China and Japan must avoid falling into a "zero-sum game trap" and instead become cooperative partners, Chinese Foreign Minister Wang Yi said Wednesday amid rising economic and security tensions between the United States and China.

In a video message to a forum attended by experts on the Asian countries, Wang also apparently urged Japan, a close U.S. security ally, not to lend a hand to Washington's perceived attempt to decouple China from the global economy.

Chinese Foreign Minister Wang Yi (on screen) delivers a video message to a forum on Sino-Japanese relations, as pictured in Tokyo on Dec. 7, 2022. (Kyodo)

Emphasizing that the two nations are "forever neighbors," Beijing and Tokyo should be "vigilant for malicious disturbances" to "Sino-Japanese economic and trade relations," Wang said.

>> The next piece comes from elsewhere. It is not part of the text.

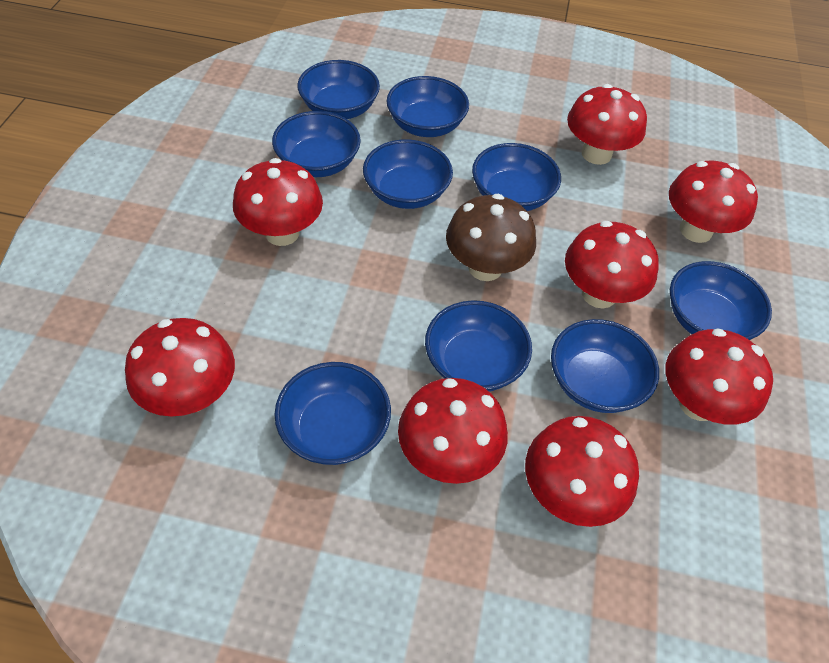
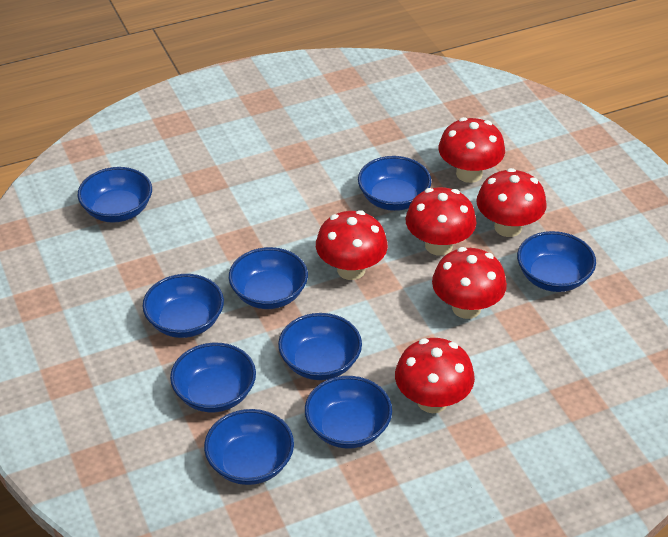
brown mushroom: 1 -> 0
red mushroom: 8 -> 6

"We should treat each other with consideration and sincerity. We must not get involved in a confrontation between camps, nor caught in a zero-sum game trap," Wang said in the almost-eight-minute message.

On Wednesday, Japanese Foreign Minister Yoshimasa Hayashi also sent a video message to the two-day symposium, organized by Japanese nonprofit think tank Genron NPO and the China International Communications Group.

For two years through 2021, the annual forum, which had started in 2005, took place online against the backdrop of the COVID-19 pandemic that began in early 2020.